# Join FFM Scoring Contest - registration OPEN from Sept 15 to Nov 11!



## Four for Music (Sep 19, 2022)

FFM Scoring Contest



The FFM Scoring Contest, organised by Four For Music, is open to composers worldwide.
The Registration is open from Sept 15 to Nov 11. The Big Winner will have the opportunity to hear their music recorded by an orchestra and mixed by professionals who have worked on world-famous films and games. All winners will receive samples by Strezov Sampling so that they can continue creating amazing music.

To participate in the contest, you have to create music for a scene of Shibil, a film with more than 150 international awards!
You can watch it on Netflix Europe.

Find all details about the contest and how to participate here: https://www.fourformusic.com/competit...

Find details for the film: https://shibil.bg/

Take a look at the Strezov Sampling incredible products: https://www.strezov-sampling.com/

Good Luck!


----------



## QuiteAlright (Oct 16, 2022)

Do I understand the rules correctly that one is only allowed to use the instruments specifies (plus synths)? 

Or can we use anything we like, but with the restriction that if we win, the orchestra won't be able to cover all of the parts.


----------



## Four for Music (Oct 17, 2022)

The 50-piece orchestra that we'll provide for the recording of the winner's composition comprises of:

Strings 31 [10-8-6-4-3]
Woodwinds 8 [2-2-2-2]*
Brass 10 [4-2-3-1]
Timpani
If you use other instrument/s, you should provide stem/s for them in case you win the contest.


----------



## Cideboy (Oct 18, 2022)

For those that enter, and I suggest you do! Know what you’re giving away.

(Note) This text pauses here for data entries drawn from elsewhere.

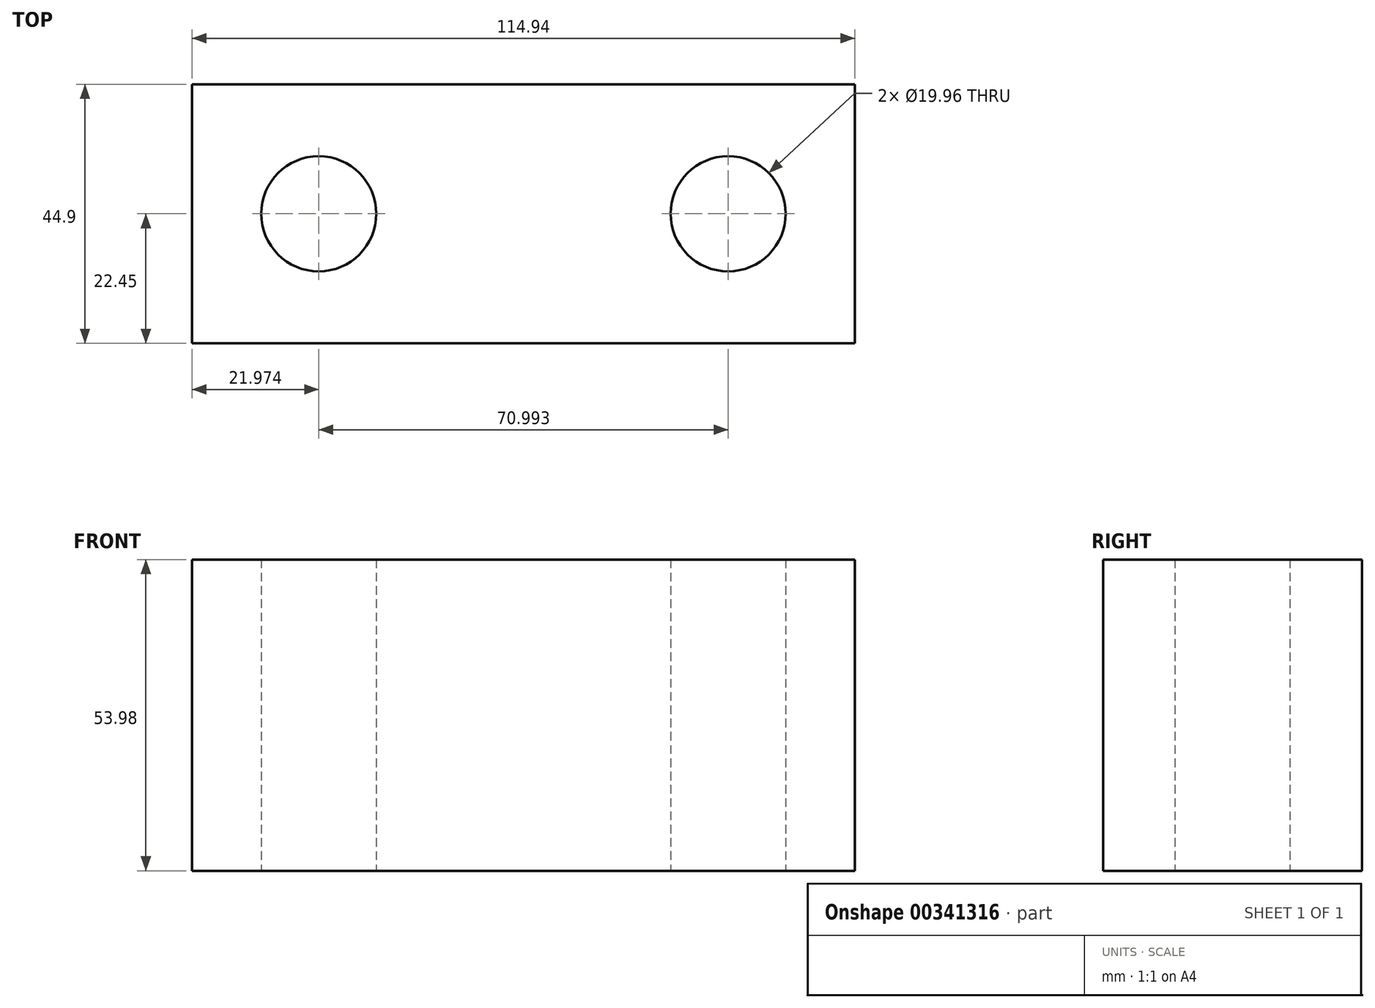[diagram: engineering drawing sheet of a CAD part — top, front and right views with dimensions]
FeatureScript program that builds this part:
annotation { "Feature Type Name" : "Feature", "Feature Type Description" : "" }
export const myFeature = defineFeature(function(context is Context, id is Id, definition is map)
    precondition{}
    {
        {
            var Q0;
            Q0=qCreatedBy(makeId("Top.planeOp"),FACE);
            var sketch = newSketch(context, id + "F0", { "sketchPlane" : qUnion([Q0])});
            skLineSegment(sketch, "E0.bottom", {"start": v(57.47, 22.45) * mm, "end": v(-57.47, 22.45) * mm});
            skLineSegment(sketch, "E0.top", {"start": v(57.47, -22.45) * mm, "end": v(-57.47, -22.45) * mm});
            skLineSegment(sketch, "E0.left", {"start": v(57.47, 22.45) * mm, "end": v(57.47, -22.45) * mm});
            skLineSegment(sketch, "E0.right", {"start": v(-57.47, 22.45) * mm, "end": v(-57.47, -22.45) * mm});
            skPoint(sketch, "E0.middle", {"position": v(0, 0) * mm});
            skCircle(sketch, "E1", {"center": v(-35.5, 0) * mm, "radius": 9.98 * mm});
            skCircle(sketch, "E2", {"center": v(35.5, 0) * mm, "radius": 9.98 * mm});
            skSolve(sketch);
        }
        {
            var Q0;
            Q0 = qSketchRegion(id + "F0", true);
            extrude(context, id + "F1", {"entities" : qUnion([Q0]), "depth" : 53.97 * mm});
        }
    });
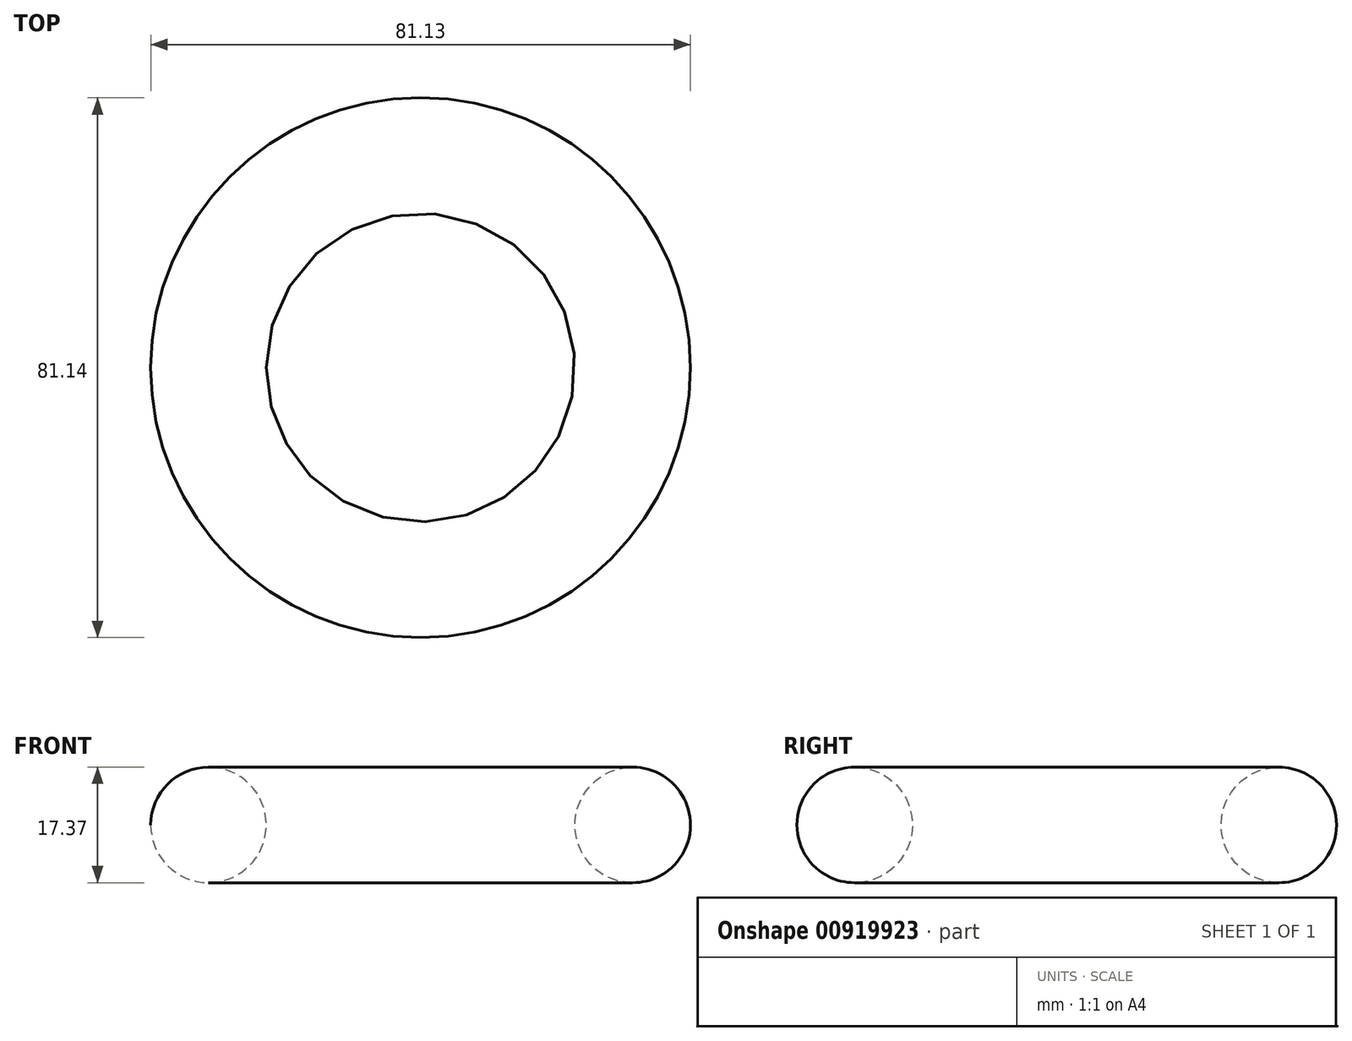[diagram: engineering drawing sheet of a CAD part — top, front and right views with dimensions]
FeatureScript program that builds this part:
annotation { "Feature Type Name" : "Feature", "Feature Type Description" : "" }
export const myFeature = defineFeature(function(context is Context, id is Id, definition is map)
    precondition{}
    {
        {
            var Q0;
            Q0=qCreatedBy(makeId("Front.planeOp"),FACE);
            var sketch = newSketch(context, id + "F0", { "sketchPlane" : qUnion([Q0])});
            skLineSegment(sketch, "E0", {"start": v(-5.95, -57.03) * mm, "end": v(-5.95, 66.37) * mm});
            skCircle(sketch, "E1", {"center": v(25.94, 9.81) * mm, "radius": 8.69 * mm});
            skSolve(sketch);
        }
        {
            var Q0;
            Q0 = qSketchRegion(id + "F0", true);
            var Q1;
            Q1=sQuery(id+"F0.wireOp",EDGE,"E0");
            revolve(context, id + "F1", {"surfaceOperationType" : NewSurfaceOperationType.NEW, "entities" : qUnion([Q0]), "axis" : qUnion([Q1]), "revolveType" : RevolveType.FULL});
        }
        {
            var Q0;
            Q0=qCreatedBy(makeId("Front.planeOp"),FACE);
            var sketch = newSketch(context, id + "F2", { "sketchPlane" : qUnion([Q0])});
            skCircle(sketch, "E2", {"center": v(18.52, -23.01) * mm, "radius": 7.9 * mm});
            skSolve(sketch);
        }
        {
            var Q0;
            Q0=makeQuery(id+"F2.imprint","IMPRINT",FACE,{"disambiguationData":[TD([[makeQuery(id+"F2.imprint","IMPRINT",EDGE,{"derivedFrom":sQuery(id+"F2.wireOp",EDGE,"E2")}),1.0]])]});
            cPlane(context, id + "F3", {"entities" : qUnion([Q0]), "cplaneType" : CPlaneType.OFFSET, "offset" : 25.4 * mm, "width" : 152.4 * mm, "height" : 152.4 * mm});
        }
    });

I’d say it’s worth it, but be informed.

_3. Copyright

3.1 The Participant retains full ownership of their work, but by entering the Contest, they assign to the Organizer, on a non-exclusive basis and free of charge, their copyright to their composition submitted for the Contest for purposes of marketing (such as, but not limited to usage on FB page, newsletters, etc.) in territorially and time-unlimited way.

3.2 The Participant, if selected as winner, does not have the right to assign the rights/sell their version of the entry to third parties such as, but not limited to music libraries.

3.3 The FFM Scoring Contest holds the rights to present the winning submissions on the official website of the Competition, as well as on the Organizer's social media channels, newsletters, and other marketing materials as they see fit._


----------